Sometimes the treatments are unsuccessful or even make matters worse, perhaps even resulting in death. The risks of this are usually well-known and are typically discussed with the patient and those people sharing in the patient's life. A categorical rejection of medicine only serves to increase suffering, not to decrease suffering.

All of our choices have consequences; this is unavoidable. Sometimes the wisdom of any particular choice can only be seen in hindsight.
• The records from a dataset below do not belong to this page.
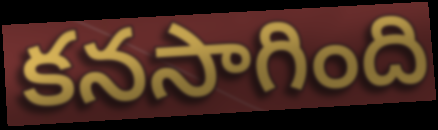
కనసాగింది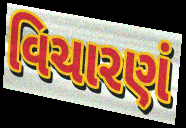
વિચારણંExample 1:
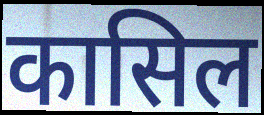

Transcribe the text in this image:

कासिल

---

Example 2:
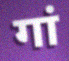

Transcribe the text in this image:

गां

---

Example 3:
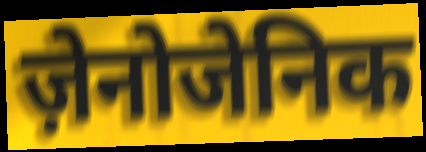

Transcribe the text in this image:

ज़ेनोजेनिक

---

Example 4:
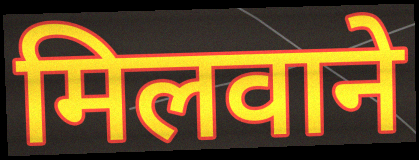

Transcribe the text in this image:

मिलवाने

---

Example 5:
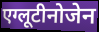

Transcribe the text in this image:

एग्लूटीनोजेन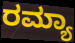
ರಮ್ಯಾ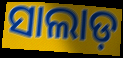
ସାଲାଡ଼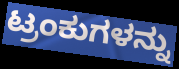
ಟ್ರಂಕುಗಳನ್ನು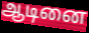
ஆடினை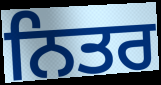
ਨਿਤਰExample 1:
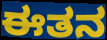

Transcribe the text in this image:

ಈತನ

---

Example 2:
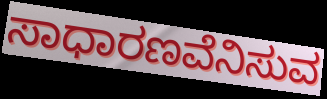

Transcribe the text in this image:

ಸಾಧಾರಣವೆನಿಸುವ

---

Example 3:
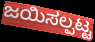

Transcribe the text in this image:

ಜಯಿಸಲ್ಪಟ್ಟ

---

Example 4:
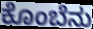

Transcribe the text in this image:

ಕೊಂಬೆನು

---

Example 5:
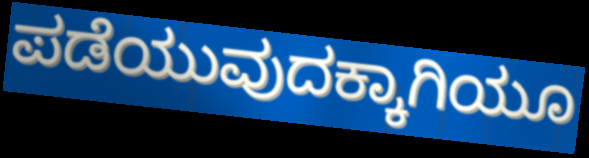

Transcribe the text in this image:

ಪಡೆಯುವುದಕ್ಕಾಗಿಯೂ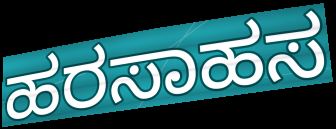
ಹರಸಾಹಸ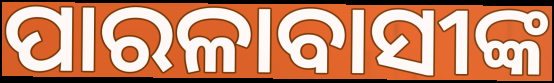
ପାରଳାବାସୀଙ୍କ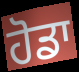
ਹੋਡਾ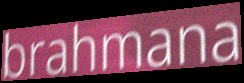
brahmana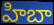
హిబా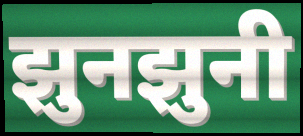
झुनझुनी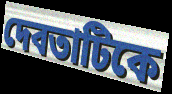
দেবতাটিকে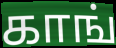
காங்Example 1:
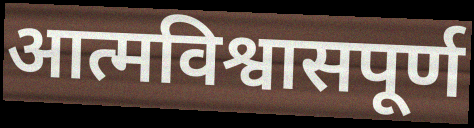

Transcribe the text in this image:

आत्मविश्वासपूर्ण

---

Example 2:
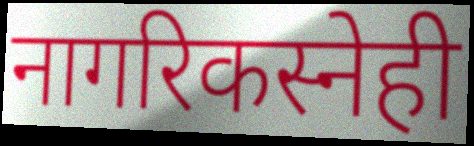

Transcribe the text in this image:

नागरिकस्नेही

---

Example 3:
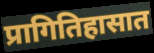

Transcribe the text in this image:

प्रागितिहासात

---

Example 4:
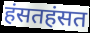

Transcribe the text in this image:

हंसतहंसत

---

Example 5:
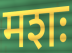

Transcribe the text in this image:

मशः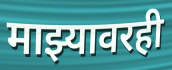
माझ्यावरहीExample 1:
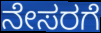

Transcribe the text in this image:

ನೇಸರಗೆ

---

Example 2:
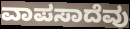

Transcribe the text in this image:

ವಾಪಸಾದೆವು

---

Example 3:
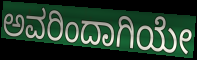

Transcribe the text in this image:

ಅವರಿಂದಾಗಿಯೇ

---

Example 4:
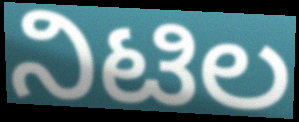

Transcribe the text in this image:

ನಿಟಿಲ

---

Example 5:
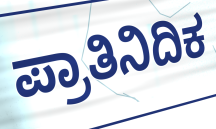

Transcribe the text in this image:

ಪ್ರಾತಿನಿದಿಕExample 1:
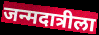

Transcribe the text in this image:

जन्मदात्रीला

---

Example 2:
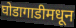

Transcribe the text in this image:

घोडागाडीमधून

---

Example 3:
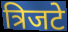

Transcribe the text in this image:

त्रिजटे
In the US, cancer is the second leading cause of death by disease, following heart disease, and is more than twice the number of physician-related deaths proposed in the book cited. In the case of a Glioblastoma Multiforme, such as is reported to have been the type of tumor suffered by Sayadaw U Silananda, the prognosis is poor.

GBM is the most malignant of the brain tumors, with most patients living only six to twelve months after diagnosis, and less than 10% surviving two years. As such, the death of Sayadaw U Silananda is quite likely to have been a result of his tumor. His treatment could not cure him, but that is not the same thing as his treatment killing him. It is not at all obvious that his death was iatrogenic; it may be that his therapy did hasten his death, it may be that it did not. It may simply be that his treatment did not prevent his death.

Did Sayadaw U Silananda and his followers make the correct choice? No one who was not directly involved and possessed of all the facts can determine this. And even with all the facts, one may still not know what the "correct" choice would be. Instead of criticizing, our compassion should be directed to those who knew him. His own teachings on forgiveness can be an inspiration in this conversation.